If you cannot fit even that, the trick of the moment is 8-bit loading. The bitsandbytes work and the Hugging Face integration around it let you load weights at int8 and roughly halve the memory again, at a small and usually acceptable quality cost. This is the single biggest reason a model that "needs" a datacentre card will suddenly run on a gaming card.

the actual setup

The path of least resistance is Hugging Face Transformers. You install a recent PyTorch built against the right CUDA version, install transformers and accelerate, and load the model with device mapping doing the placement for you.

from transformers import AutoModelForCausalLM, AutoTokenizer
import torch

name = "EleutherAI/gpt-j-6B"
tok = AutoTokenizer.from_pretrained(name)
model = AutoModelForCausalLM.from_pretrained(
    name,
    revision="float16",
    torch_dtype=torch.float16,
    low_cpu_mem_usage=True,
).to("cuda")

prompt = "The three hardest problems in distributed systems are"
ids = tok(prompt, return_tensors="pt").to("cuda")
out = model.generate(**ids, max_new_tokens=80, do_sample=True, temperature=0.8)
print(tok.decode(out[0]))

The two flags that save you here are revision="float16" so you download the half-precision weights rather than the full fp32 ones, and low_cpu_mem_usage=True so it does not try to materialise the whole model in system RAM before moving it across. Get those wrong and you will spend twenty minutes downloading and then OOM on a machine with plenty of memory, which is a special kind of annoying.

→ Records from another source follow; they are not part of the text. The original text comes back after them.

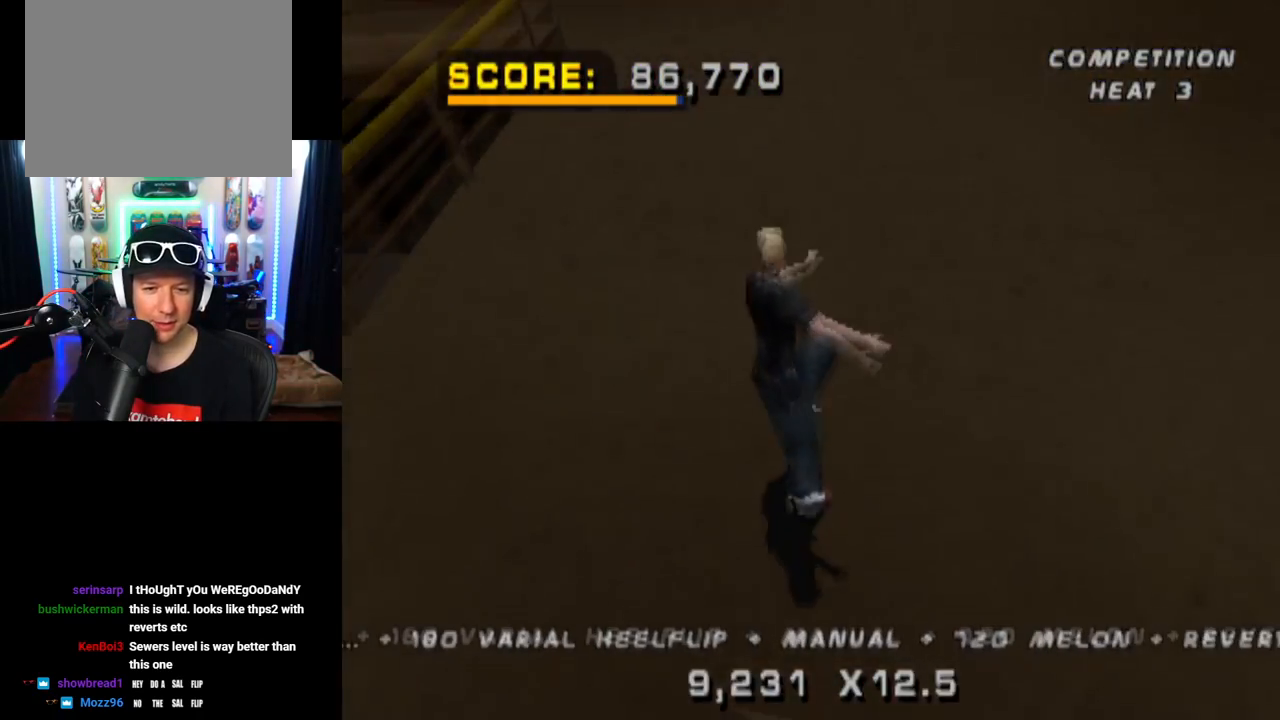
{"buttons": ["CROSS", "DPAD_UP"], "left_stick": "center", "right_stick": "center", "events": [[117, "DPAD_UP", "down"], [167, "DPAD_UP", "up"], [250, "DPAD_DOWN", "down"], [351, "DPAD_DOWN", "up"], [434, "DPAD_UP", "down"]]}
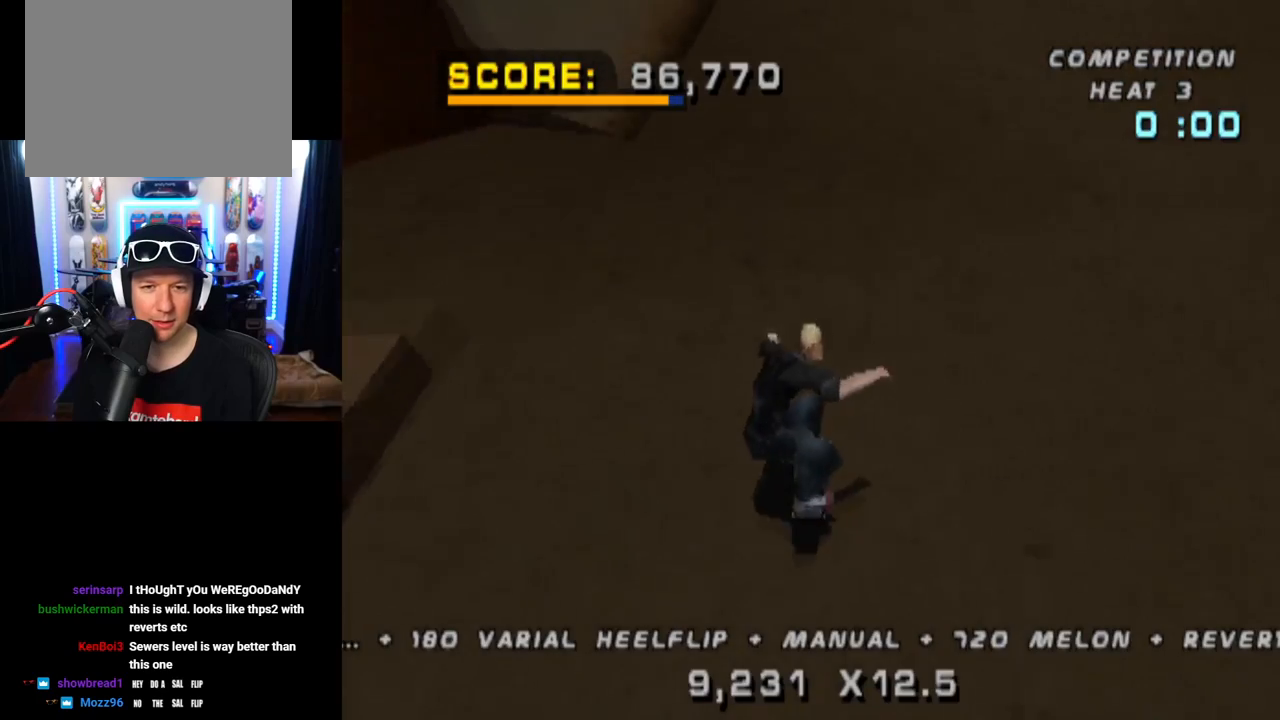
{"buttons": ["SQUARE", "DPAD_RIGHT"], "left_stick": "center", "right_stick": "center", "events": [[16, "DPAD_UP", "up"], [66, "DPAD_DOWN", "down"], [133, "DPAD_RIGHT", "down"], [167, "DPAD_DOWN", "up"], [350, "SQUARE", "down"], [367, "CROSS", "up"]]}
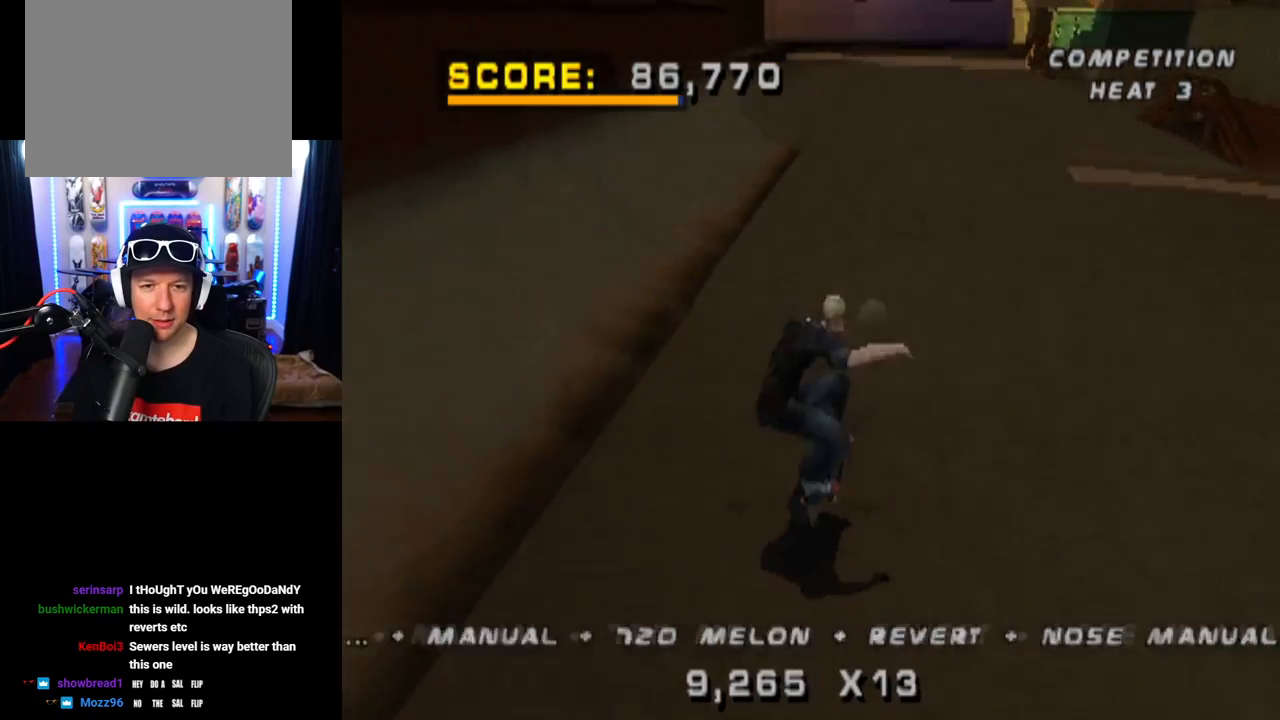
{"buttons": ["CROSS"], "left_stick": "center", "right_stick": "center", "events": [[84, "DPAD_RIGHT", "up"], [100, "CROSS", "down"], [100, "SQUARE", "up"], [217, "DPAD_UP", "down"], [284, "DPAD_UP", "up"], [351, "DPAD_DOWN", "down"], [467, "DPAD_DOWN", "up"]]}
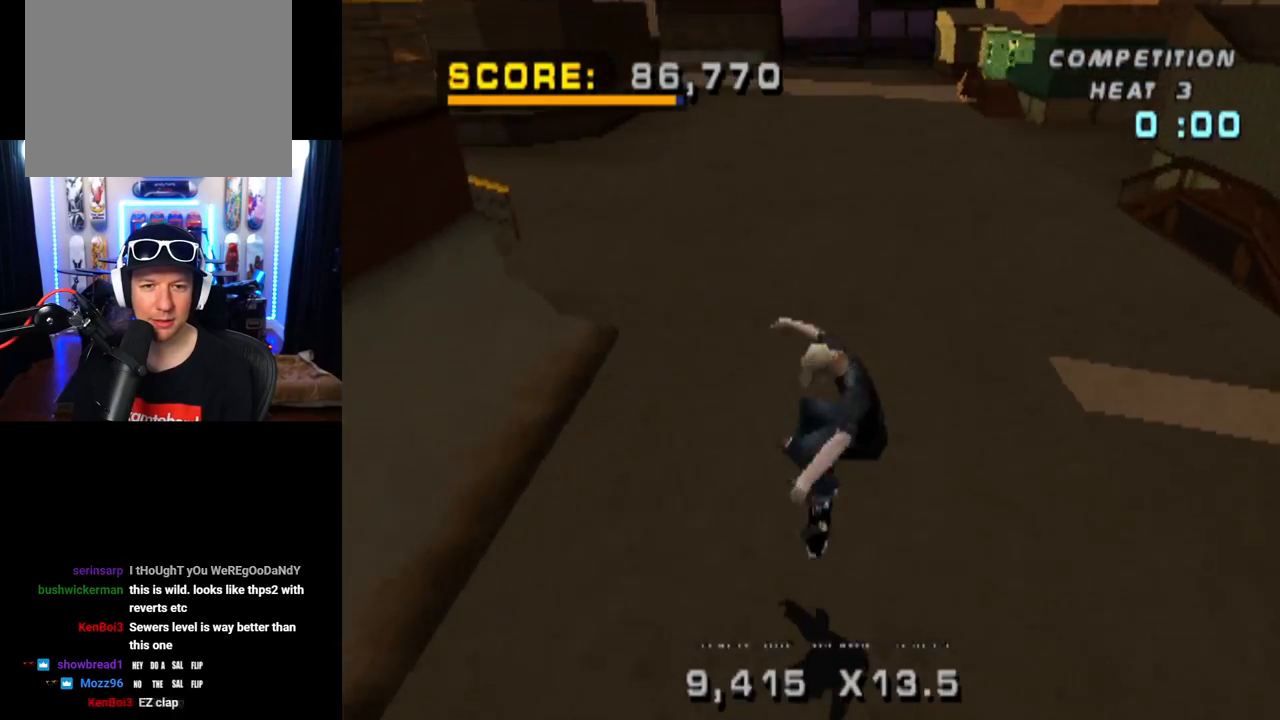
{"buttons": ["SQUARE", "DPAD_RIGHT"], "left_stick": "center", "right_stick": "center", "events": [[16, "DPAD_UP", "down"], [333, "DPAD_UP", "up"], [434, "DPAD_RIGHT", "down"], [450, "CROSS", "up"], [467, "SQUARE", "down"]]}
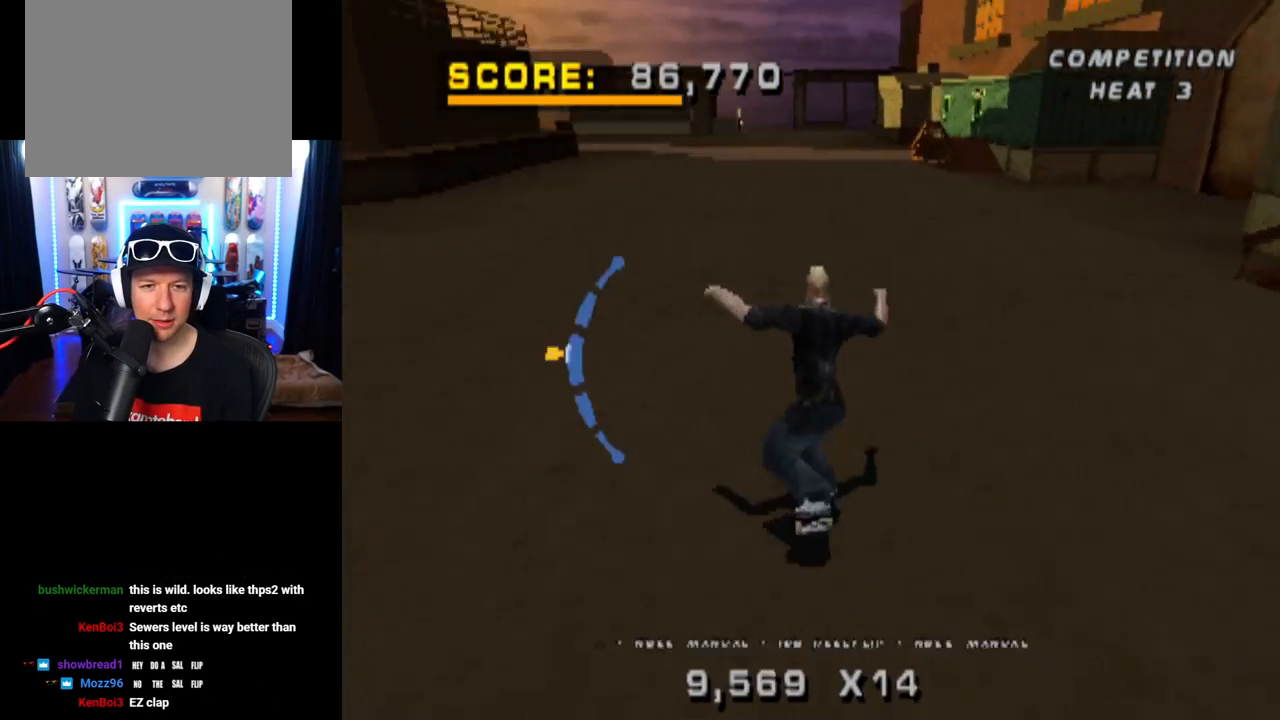
{"buttons": ["CROSS", "DPAD_DOWN"], "left_stick": "center", "right_stick": "center", "events": [[150, "DPAD_RIGHT", "up"], [167, "CROSS", "down"], [167, "SQUARE", "up"], [351, "DPAD_UP", "down"], [417, "DPAD_UP", "up"], [484, "DPAD_DOWN", "down"]]}
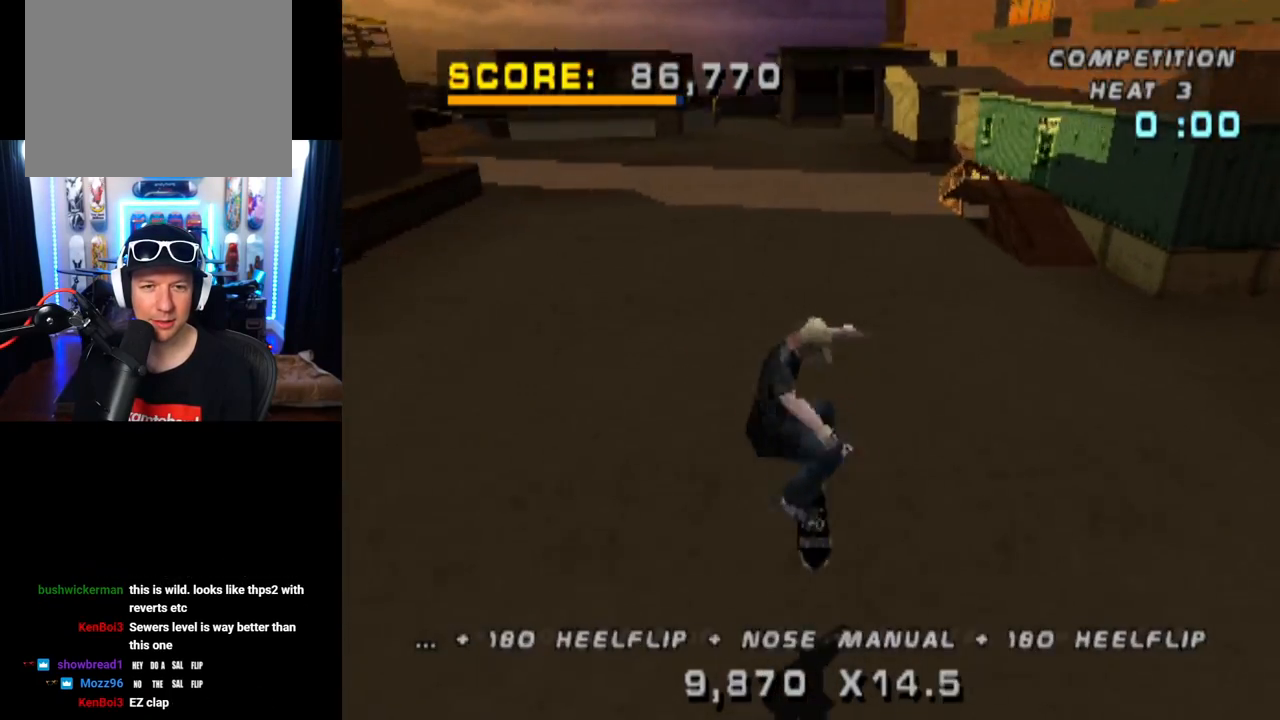
{"buttons": ["CROSS", "DPAD_UP"], "left_stick": "center", "right_stick": "center", "events": [[117, "DPAD_DOWN", "up"], [450, "DPAD_UP", "down"]]}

The first load is slow. You are pulling many gigabytes of weights, and on a domestic connection that is a cup of tea, possibly two. After that they cache locally and subsequent loads are limited by how fast you can read from disk into the GPU.

what it is actually like

It is genuinely impressive and genuinely limited, in roughly equal measure, and holding both thoughts at once is the right way to use it.

The good: it completes text fluently, it has clearly absorbed a great deal of the public internet, and for tasks like rephrasing, brainstorming, and generating boilerplate it is useful in a way that feels like a step change from what I could do locally a year ago. Ask it to continue a paragraph in a particular style and it will, often well.

The limitations are equally clear once you push on it. It has no memory beyond the context window, so it cannot hold a conversation in any real sense without you feeding the history back in each turn, and the context window is small enough that long documents are out. It hallucinates confidently, inventing citations and facts with the same calm tone it uses for true ones. And it has no notion of when it does not know something, which is the failure mode you have to design around rather than hope away.

The other honest caveat is throughput. On a single consumer card you are generating a handful of tokens per second, not the instant walls of text the hosted services produce. For experimentation that is fine. For anything interactive at scale it is not, and that gap is exactly what you are paying for when you use a hosted API.

was it worth it

Yes, for the understanding alone. Running the thing locally, watching the memory fill, feeling exactly where the limits bite, taught me more about how these models actually work than any amount of reading about them from a distance. The abstraction of an API hides all of this, deliberately and sensibly, but hiding it also makes it mysterious.

If you have a spare card with 8GB or more, an evening, and a tolerance for dependency wrangling, I would recommend it. Not because the local model will replace anything you currently use a hosted service for, it will not, but because the gap between "magic in the cloud" and "matrix multiplications I can run in my own cupboard" is worth closing in your head. The cupboard is warm now, mind, and the fans are not subtle. Small price.